Bozkurt kitabının yazarı H. C. Armstrong İngiliz ordusunda yüzbaşı olarak görev yapmış olup Yemen cephesinde Türklere esir düşerek Türkiye’ye getirilmiştir. Daha sonra da Birinci Dünya Savaşı bitmeden önce görevlilere rüşvet vererek ülkeden kaçmıştır. İngilizlerin İstanbul şehrini işgal etmesiyle tekrar görevlendirmeyle ülkeye girmiştir.

Kitabın yazıldığı dönemde Mustafa Kemal emperyalizme karşı ilk milli mücadeleyi başlatmış olup askeri, kültürel ve sosyal alanlarda tüm emperyalist ülkelerin merakını üzerinde toplamıştır. Bu yüzden kitabın yazarı, Atatürk'ün özel hayatını abartarak anlatmış ve popüler bir kitap ortaya koymaya çalışmıştır. Bunun yanında yazar Atatürk'ün liderlik özelliğinin üzerinde çokça durmuş ve Ata'nın yaptığı büyük işlerden hayranlıkla kitabında bahsetmiştir.
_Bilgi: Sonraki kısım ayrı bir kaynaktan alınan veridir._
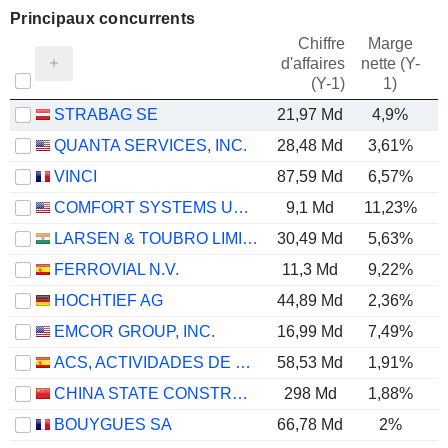
Principaux concurrents
Chiffre
Marge
d'affaires
nette (Y-
E
(Y-1)
1)
STRABAG SE
21,97 Md
4,9%
QUANTA SERVICES, INC.
28,48 Md
3,61%
VINCI
87,59 Md
6,57%
COMFORT SYSTEMS USA, INC.
9,1 Md
11,23%
LARSEN & TOUBRO LIMITED
30,49 Md
5,63%
FERROVIAL N.V.
11,3 Md
9,22%
HOCHTIEF AG
44,89 Md
2,36%
EMCOR GROUP, INC.
16,99 Md
7,49%
ACS, ACTIVIDADES DE CONSTRUCCIÓN Y SERVICIOS, S.A.
58,53 Md
1,91%
CHINA STATE CONSTRUCTION ENGINEERING CORPORATION LIMITED
298 Md
1,88%
BOUYGUES SA
66,78 Md
2%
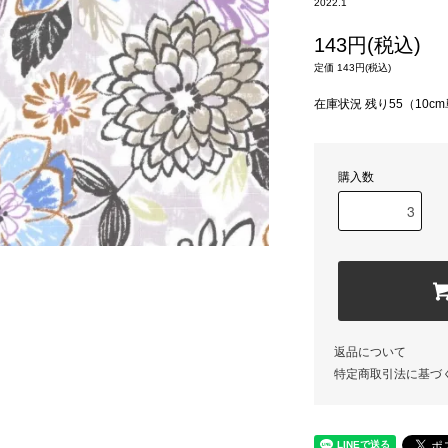
2022.1
143円(税込)
定価 143円(税込)
在庫状況 残り55（10c
購入数
返品について
特定商取引法に基づ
Atatürk'ün kazandığı zaferleri, yaptığı inkılapların önemini, milletine olan içten sevgisinin ve inancının büyüklüğünü görmüş, kabul etmiş ve tüm dünyaya anlatmıştır.

1932 yılında yayımlanan "Bozkurt" kitabı işgal güçlerini ve Kurtuluş Savaşı'nda yaşananların bir yabancının gözünden anlatılması dolayısıyla ve Atatürk'ün özlemleri, neşeleri ve kederleriyle tabulaştırılmaktan ziyade zaaflarıyla, doğruları ve yanlışlarıyla bir insan olduğunu anlatması vesilesiyle de ayrı bir öneme sahiptir.

“Mustafa Kemal hayat dolu ve dipdiri, Türkiye’nin tek adamıydı.
O, steplerde yaşayan Tatarların geri dönüşü, bir anakronizm, ilkel ve vahşi güce sahip biri, dünyaya gelmesi gerektiği çağdan çok geç doğmuş bir liderdi.
Tüm Orta Asya’nın göçü sırasında doğmuş olsaydı, Bozkurt sancağı altında ve bir Bozkurt’un yüreği ve içgüdüleriyle Süleyman Şah’ın yanında at koşturuyor olurdu.
Askeri dehası ile duyguların, bağlılık ve ahlaki değerlerin zayıflatamadığı acımasız kararlığıyla, ülkeleri fetheden, kentleri yakıp yıkan ve seferleri arasındaki barış dönemlerini zevk ve sefa âlemleriyle dolduran vahşi akıncıların başında bir Timurlenk veya Cengiz Han olabilirdi.”